Incentives gone awry
And just as I started to squirm with the not-too-distant memory of incentives gone awry, Jha said something that gave me pause. "Unintended consequences are OK. Let me say that again: Unintended consequences are OK." He went on to explain. "Any intervention that changes things will have unintended consequences, especially bold changes. The question is: Are the unintended consequences worth it?"

Are the unintended consequences worth it? How do we decide?

Of course, on some level, the decision involves a weighing of the data on benefits and harm. Jha makes the point, well described here, that, like drugs, measuring performance will have side effects. The analogy not only shifted my thinking about how we evaluate performance measurement, but also forced me to reckon with my own hypocrisy.

In my research on medication non-adherence following myocardial infarction, I have noticed that when patients with heart disease talk about medications, they often fail to weigh benefit and risk. Rather, for those who have some sort of preexisting aversion to these medications, side effects loom large, and benefits are just not perceived. When it comes to understanding medication non-adherence, I have been quick to dismiss this lack of recognition about inherent tradeoffs as irrational. And yet, when it comes to weighing data about performance measurement, aren't I guilty of something similar -- quick to dismiss potential benefits as I leap to point out unintended consequences? And if so, can I overcome my visceral aversion to this pursuit of performance measurement so I can rationally evaluate the data?

A lingering memory
Right now, I can't. Perhaps it's the lingering memory of a night on call, holding pressure on a woman's groin as she nearly exsanguinated from the balloon pump we used to stabilize her as we waited, too long, to decide who would perform the high-risk intervention she needed to live. Or perhaps it is the fear I can still see in the eyes of doctors I admired deeply, unwilling to let these patients die with nothing but whose careers were clearly at stake if they did something.
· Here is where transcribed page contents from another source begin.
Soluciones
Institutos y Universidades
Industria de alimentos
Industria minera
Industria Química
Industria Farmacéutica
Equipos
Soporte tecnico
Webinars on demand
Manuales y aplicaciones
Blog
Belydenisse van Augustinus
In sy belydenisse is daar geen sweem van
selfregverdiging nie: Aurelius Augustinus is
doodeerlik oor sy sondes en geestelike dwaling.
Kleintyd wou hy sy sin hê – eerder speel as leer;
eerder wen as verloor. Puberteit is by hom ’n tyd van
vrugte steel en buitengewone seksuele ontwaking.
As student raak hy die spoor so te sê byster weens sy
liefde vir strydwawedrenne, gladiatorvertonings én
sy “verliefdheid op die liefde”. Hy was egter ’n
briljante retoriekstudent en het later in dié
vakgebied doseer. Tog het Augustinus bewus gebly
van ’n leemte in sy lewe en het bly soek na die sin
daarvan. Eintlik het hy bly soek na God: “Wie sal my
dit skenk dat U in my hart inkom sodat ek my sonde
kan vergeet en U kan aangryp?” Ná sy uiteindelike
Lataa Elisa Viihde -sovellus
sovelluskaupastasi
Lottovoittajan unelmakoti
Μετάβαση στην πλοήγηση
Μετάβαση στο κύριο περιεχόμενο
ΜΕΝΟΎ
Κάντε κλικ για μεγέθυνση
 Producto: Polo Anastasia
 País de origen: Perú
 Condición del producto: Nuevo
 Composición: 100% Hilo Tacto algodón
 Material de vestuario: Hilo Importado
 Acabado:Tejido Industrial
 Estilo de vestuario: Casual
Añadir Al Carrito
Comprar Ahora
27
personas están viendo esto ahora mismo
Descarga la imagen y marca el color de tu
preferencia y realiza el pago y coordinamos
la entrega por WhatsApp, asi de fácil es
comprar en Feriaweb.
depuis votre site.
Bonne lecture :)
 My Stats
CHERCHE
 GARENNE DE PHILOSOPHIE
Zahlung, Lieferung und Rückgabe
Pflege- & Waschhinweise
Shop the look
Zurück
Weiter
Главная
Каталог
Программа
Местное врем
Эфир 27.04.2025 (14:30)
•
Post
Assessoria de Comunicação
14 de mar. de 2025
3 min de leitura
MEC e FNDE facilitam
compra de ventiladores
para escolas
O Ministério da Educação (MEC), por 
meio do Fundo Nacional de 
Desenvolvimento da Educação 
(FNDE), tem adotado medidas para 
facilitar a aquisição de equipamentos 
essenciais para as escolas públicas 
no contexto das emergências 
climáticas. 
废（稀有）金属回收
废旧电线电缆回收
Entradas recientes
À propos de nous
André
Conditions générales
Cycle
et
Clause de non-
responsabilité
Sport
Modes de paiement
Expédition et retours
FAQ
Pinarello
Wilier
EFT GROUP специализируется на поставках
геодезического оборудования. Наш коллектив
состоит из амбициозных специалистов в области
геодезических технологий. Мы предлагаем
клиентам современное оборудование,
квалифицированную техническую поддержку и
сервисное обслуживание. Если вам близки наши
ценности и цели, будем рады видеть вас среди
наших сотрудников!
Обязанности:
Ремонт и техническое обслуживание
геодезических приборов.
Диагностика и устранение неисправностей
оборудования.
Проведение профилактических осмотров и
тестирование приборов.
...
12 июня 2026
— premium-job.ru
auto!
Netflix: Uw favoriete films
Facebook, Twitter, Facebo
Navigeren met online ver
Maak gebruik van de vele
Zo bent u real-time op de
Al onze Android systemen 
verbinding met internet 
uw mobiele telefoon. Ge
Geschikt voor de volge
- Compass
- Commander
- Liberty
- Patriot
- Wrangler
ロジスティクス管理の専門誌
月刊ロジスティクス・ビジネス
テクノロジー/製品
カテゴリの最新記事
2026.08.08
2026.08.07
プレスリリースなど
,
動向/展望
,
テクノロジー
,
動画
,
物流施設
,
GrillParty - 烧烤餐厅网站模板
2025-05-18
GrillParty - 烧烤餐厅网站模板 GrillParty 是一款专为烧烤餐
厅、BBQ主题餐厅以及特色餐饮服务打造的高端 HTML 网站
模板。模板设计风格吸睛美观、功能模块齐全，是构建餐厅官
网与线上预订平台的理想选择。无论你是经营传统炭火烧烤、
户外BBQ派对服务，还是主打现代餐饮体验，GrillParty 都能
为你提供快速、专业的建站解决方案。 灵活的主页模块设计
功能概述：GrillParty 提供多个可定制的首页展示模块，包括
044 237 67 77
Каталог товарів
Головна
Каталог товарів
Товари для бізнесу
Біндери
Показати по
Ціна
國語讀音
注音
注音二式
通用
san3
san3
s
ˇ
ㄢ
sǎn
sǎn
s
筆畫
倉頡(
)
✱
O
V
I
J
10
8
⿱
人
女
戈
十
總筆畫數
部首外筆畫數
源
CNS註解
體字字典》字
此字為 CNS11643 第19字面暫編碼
Of course, performance measurement is about so much more than public reporting of cardiac outcomes in NY State. But I have come to realize that my lingering distaste has less to do with any one quality improvement effort, and more to do with the act of measuring performance itself. Something fundamental to the act of doctoring is at stake, and I can't help but wonder whether each effort to improve performance, however well intentioned, just further shifts the calculus away from doctor and patient, toward doctor and documentation. If we define quality based on mortality rates, readmissions, patient satisfaction scores, or lengths of stay, then we will pursue excellence in these measures. But is this what quality is really all about?

Falling through the cracks of our data
This is not a question I can answer in a short post, but I wanted to at least raise the issue. I am not suggesting that we, as health services researchers, stop doing all we can to study the impact of any given policy and its impact on metrics, like mortality rates, that, of course, matter. But I am suggesting that we push ourselves to consider what falls through the cracks of our data. That our feelings are not always rational, but that sometimes they remind us of the importance of what we can't count.